**Task**: Would you transcribe the listing exactly as it stands, minus any images?

**Exercise data**:
= = =

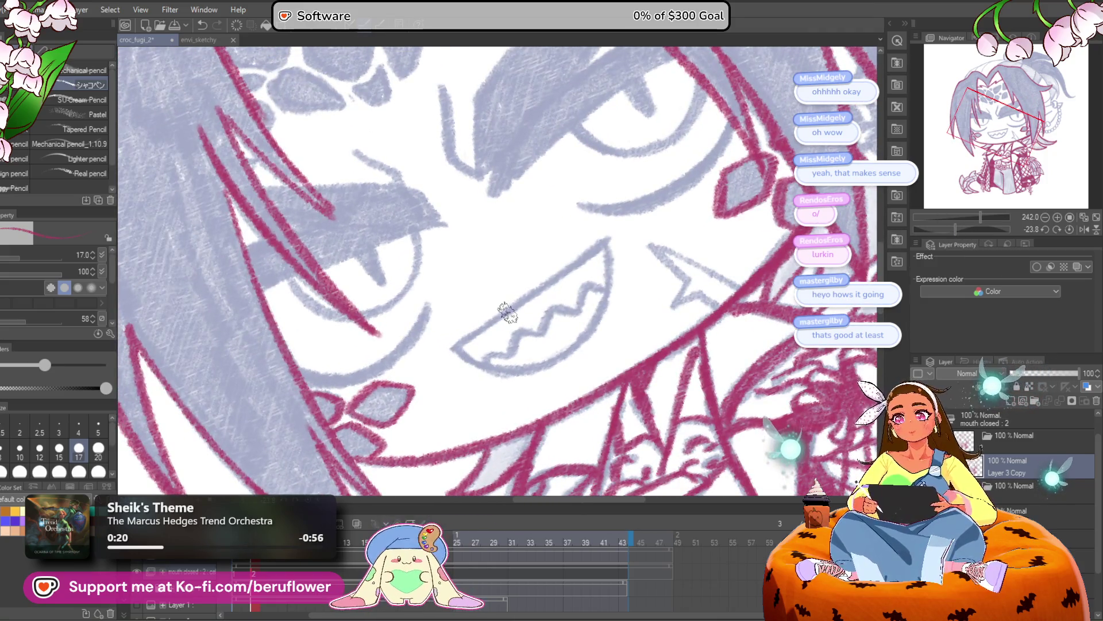
scroll(490, 337, "up", 3)
left_click_drag(415, 367, 687, 181)
Reset the rotation and trace the mouth's lower curve, teeth zigzag and tongue edge in red
left_click_drag(810, 259, 770, 260)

= = =

**Answer to the exercise**:
scroll(490, 337, "up", 3)
left_click_drag(415, 367, 687, 181)
Reset the rotation and trace the mouth's lower curve, teeth zigzag and tongue edge in red
left_click_drag(810, 259, 770, 260)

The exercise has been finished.